Yasamasıyla yürütmesiyle yargısıyla ülkemizin güvenliğini, huzurunu güçlendirmek için hep birlikte çalışmayı sürdüreceğiz. Verdiğimiz mücadeledeki onurlu duruşumuz evlatlarımıza miras bırakacağımız iftihardır. Hakimlerimiz ve savcılarımız milletimizin omuzlarına yüklediği vazife sürecinde bu ülkenin hedeflerine ulaşmasına kimse engel olamaz.
8. YARGI PAKETİ
Yargının hala çözüm bekleyen sıkıntıları var. Bir kısmı yargı kurumları arasındaki anlayış farkından kaynaklanıyor. Adalet sistemimizin mevzuat altyapısını güçlendirmek için başlattığımız reformları kesintisiz devam ediyoruz. Yargı Reformu strateji belgemizi 2009 yılında kamuoyuyla paylaştı. Geçtiğimiz günlerde Gazi Meclis'ine sunulan 8. Yargı paketi bu stratejik adımlarından biridir.
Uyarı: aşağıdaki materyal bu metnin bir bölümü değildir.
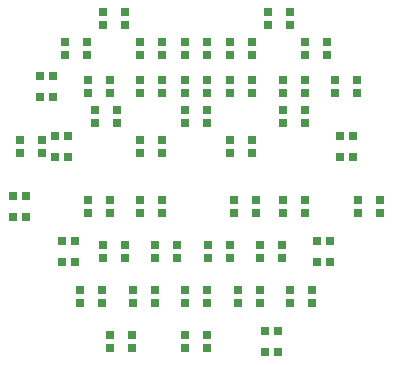
<source format=gbr>
%TF.GenerationSoftware,KiCad,Pcbnew,(6.0.9)*%
%TF.CreationDate,2023-01-27T16:36:23-09:00*%
%TF.ProjectId,GAUGE_Hydraulic Pressure,47415547-455f-4487-9964-7261756c6963,rev?*%
%TF.SameCoordinates,Original*%
%TF.FileFunction,Paste,Top*%
%TF.FilePolarity,Positive*%
%FSLAX46Y46*%
G04 Gerber Fmt 4.6, Leading zero omitted, Abs format (unit mm)*
G04 Created by KiCad (PCBNEW (6.0.9)) date 2023-01-27 16:36:23*
%MOMM*%
%LPD*%
G01*
G04 APERTURE LIST*
%ADD10R,0.700000X0.700000*%
G04 APERTURE END LIST*
D10*
%TO.C,D42*%
X191437000Y-108158000D03*
X191437000Y-107058000D03*
X193267000Y-107058000D03*
X193267000Y-108158000D03*
%TD*%
%TO.C,D41*%
X188262000Y-105618000D03*
X188262000Y-104518000D03*
X190092000Y-104518000D03*
X190092000Y-105618000D03*
%TD*%
%TO.C,D40*%
X185087000Y-108158000D03*
X185087000Y-107058000D03*
X186917000Y-107058000D03*
X186917000Y-108158000D03*
%TD*%
%TO.C,D39*%
X181277000Y-108158000D03*
X181277000Y-107058000D03*
X183107000Y-107058000D03*
X183107000Y-108158000D03*
%TD*%
%TO.C,D38*%
X177467000Y-108158000D03*
X177467000Y-107058000D03*
X179297000Y-107058000D03*
X179297000Y-108158000D03*
%TD*%
%TO.C,D37*%
X174292000Y-105618000D03*
X174292000Y-104518000D03*
X176122000Y-104518000D03*
X176122000Y-105618000D03*
%TD*%
%TO.C,D36*%
X171117000Y-108158000D03*
X171117000Y-107058000D03*
X172947000Y-107058000D03*
X172947000Y-108158000D03*
%TD*%
%TO.C,D35*%
X170042000Y-111698000D03*
X168942000Y-111698000D03*
X168942000Y-109868000D03*
X170042000Y-109868000D03*
%TD*%
%TO.C,D34*%
X174852000Y-110233000D03*
X174852000Y-111333000D03*
X173022000Y-111333000D03*
X173022000Y-110233000D03*
%TD*%
%TO.C,D33*%
X179297000Y-110233000D03*
X179297000Y-111333000D03*
X177467000Y-111333000D03*
X177467000Y-110233000D03*
%TD*%
%TO.C,D32*%
X183107000Y-110233000D03*
X183107000Y-111333000D03*
X181277000Y-111333000D03*
X181277000Y-110233000D03*
%TD*%
%TO.C,D31*%
X186917000Y-110233000D03*
X186917000Y-111333000D03*
X185087000Y-111333000D03*
X185087000Y-110233000D03*
%TD*%
%TO.C,D30*%
X191362000Y-110233000D03*
X191362000Y-111333000D03*
X189532000Y-111333000D03*
X189532000Y-110233000D03*
%TD*%
%TO.C,D29*%
X195807000Y-110233000D03*
X195807000Y-111333000D03*
X193977000Y-111333000D03*
X193977000Y-110233000D03*
%TD*%
%TO.C,D28*%
X195442000Y-116778000D03*
X194342000Y-116778000D03*
X194342000Y-114948000D03*
X195442000Y-114948000D03*
%TD*%
%TO.C,D27*%
X189532000Y-113873000D03*
X189532000Y-112773000D03*
X191362000Y-112773000D03*
X191362000Y-113873000D03*
%TD*%
%TO.C,D26*%
X185087000Y-116413000D03*
X185087000Y-115313000D03*
X186917000Y-115313000D03*
X186917000Y-116413000D03*
%TD*%
%TO.C,D25*%
X181277000Y-113873000D03*
X181277000Y-112773000D03*
X183107000Y-112773000D03*
X183107000Y-113873000D03*
%TD*%
%TO.C,D24*%
X177467000Y-116413000D03*
X177467000Y-115313000D03*
X179297000Y-115313000D03*
X179297000Y-116413000D03*
%TD*%
%TO.C,D23*%
X173657000Y-113873000D03*
X173657000Y-112773000D03*
X175487000Y-112773000D03*
X175487000Y-113873000D03*
%TD*%
%TO.C,D22*%
X171312000Y-116778000D03*
X170212000Y-116778000D03*
X170212000Y-114948000D03*
X171312000Y-114948000D03*
%TD*%
%TO.C,D21*%
X167307000Y-116413000D03*
X167307000Y-115313000D03*
X169137000Y-115313000D03*
X169137000Y-116413000D03*
%TD*%
%TO.C,D20*%
X167819000Y-121858000D03*
X166719000Y-121858000D03*
X166719000Y-120028000D03*
X167819000Y-120028000D03*
%TD*%
%TO.C,D19*%
X174852000Y-120393000D03*
X174852000Y-121493000D03*
X173022000Y-121493000D03*
X173022000Y-120393000D03*
%TD*%
%TO.C,D18*%
X179297000Y-120393000D03*
X179297000Y-121493000D03*
X177467000Y-121493000D03*
X177467000Y-120393000D03*
%TD*%
%TO.C,D17*%
X187234000Y-120393000D03*
X187234000Y-121493000D03*
X185404000Y-121493000D03*
X185404000Y-120393000D03*
%TD*%
%TO.C,D16*%
X191362000Y-120393000D03*
X191362000Y-121493000D03*
X189532000Y-121493000D03*
X189532000Y-120393000D03*
%TD*%
%TO.C,D15*%
X197712000Y-120393000D03*
X197712000Y-121493000D03*
X195882000Y-121493000D03*
X195882000Y-120393000D03*
%TD*%
%TO.C,D14*%
X193537000Y-125668000D03*
X192437000Y-125668000D03*
X192437000Y-123838000D03*
X193537000Y-123838000D03*
%TD*%
%TO.C,D13*%
X187627000Y-125303000D03*
X187627000Y-124203000D03*
X189457000Y-124203000D03*
X189457000Y-125303000D03*
%TD*%
%TO.C,D12*%
X183182000Y-125303000D03*
X183182000Y-124203000D03*
X185012000Y-124203000D03*
X185012000Y-125303000D03*
%TD*%
%TO.C,D11*%
X178737000Y-125303000D03*
X178737000Y-124203000D03*
X180567000Y-124203000D03*
X180567000Y-125303000D03*
%TD*%
%TO.C,D10*%
X174292000Y-125303000D03*
X174292000Y-124203000D03*
X176122000Y-124203000D03*
X176122000Y-125303000D03*
%TD*%
%TO.C,D9*%
X171947000Y-125668000D03*
X170847000Y-125668000D03*
X170847000Y-123838000D03*
X171947000Y-123838000D03*
%TD*%
%TO.C,D8*%
X174217000Y-128013000D03*
X174217000Y-129113000D03*
X172387000Y-129113000D03*
X172387000Y-128013000D03*
%TD*%
%TO.C,D7*%
X178662000Y-128013000D03*
X178662000Y-129113000D03*
X176832000Y-129113000D03*
X176832000Y-128013000D03*
%TD*%
%TO.C,D6*%
X183107000Y-128013000D03*
X183107000Y-129113000D03*
X181277000Y-129113000D03*
X181277000Y-128013000D03*
%TD*%
%TO.C,D5*%
X187552000Y-128013000D03*
X187552000Y-129113000D03*
X185722000Y-129113000D03*
X185722000Y-128013000D03*
%TD*%
%TO.C,D4*%
X191997000Y-128013000D03*
X191997000Y-129113000D03*
X190167000Y-129113000D03*
X190167000Y-128013000D03*
%TD*%
%TO.C,D3*%
X189092000Y-133288000D03*
X187992000Y-133288000D03*
X187992000Y-131458000D03*
X189092000Y-131458000D03*
%TD*%
%TO.C,D2*%
X181277000Y-132923000D03*
X181277000Y-131823000D03*
X183107000Y-131823000D03*
X183107000Y-132923000D03*
%TD*%
%TO.C,D1*%
X174927000Y-132923000D03*
X174927000Y-131823000D03*
X176757000Y-131823000D03*
X176757000Y-132923000D03*
%TD*%
M02*

</source>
İtiraz, istinaf, temyiz yollarındaki başvuru süresi 2 hafta olarak düzenleniyor. Adli para cezaları günümüz şartları yeniden değerlendirilerek güncelleniyor. Hükümlülere vasi atanması işlemeleri otomatik olmaktan çıkarılarak bu bireylerin kendi kararlarına bırakılıyor.
'ADALETE OLAN GÜVENİ VE İNANCI SARSAN TARTIŞMALAR'
Kurumların birbirleri ile uyumlu çalışmaları her kurumun anayasada ve yasalarda belirtilen sınırlar içinde faaliyetini yürütmesi devletin ahenkli işleyişi bakımından hayati öneme haizdir. Yüksek yargı kurumlarımız arasında son dönemde hem kendilerini yıpratan hem de vatandaşlarımızın adalete olan güvenini ve inancını sarsan bazı müessif tartışmalara şahit oluyoruz. Biliyorsunuz bu konuda taraf değil hakem mevkiinde bulunduğumuzu çeşitli vesilelerle açıkladık. Bu tavrımızı halen muhafaza ediyoruz ve edeceğiz. Yürütmenin başı ve yasama organındaki en büyük gruba sahip partinin genel başkanı sıfatıyla bize düşen yüksek yargı kurumları arasındaki tartışmalarda taraf olmak değil sorunu çözecek mekanizmaları işletmektir.
'HİYERARŞİ TARTIŞMASI YAŞANDIĞINI BİLİYORUZ'
Siyaset müessesesinin emanetini taşıdığı, millete karşı görevi mecliste nümayiş yapmak, mahkeme önünde eylem yapmak asla değildir. Kanun yapıcı konumunun hakkını vermektir. Yargıya dair hemen her tartışmada belli çevreler tarafından sokağın adres gösterilmesi siyaset kurumunun asli görevini inkar etmek demektir. Biz ülkenin ve milletin her meselesi gibi yargıdaki sıkıntıları çözmenin de görevimiz olduğunun bilinciyle hareket ediyoruz. Sorunlardan beslenmek yerine çözümlerle milletimizin karşısına çıkmanın gayreti içindeyiz. Şu gerçeği artık hepimiz görebiliyoruz, yüksek yargı kurumlarımızın anayasada belirtilen görev tanımları, sınırları ve onlara yüklenen misyonlar konusunda bir belirsizlik söz konusudur. Esasen bu kurumlarımız arasında eskiden beri bir hiyerarşi tartışması yaşandığını biliyoruz.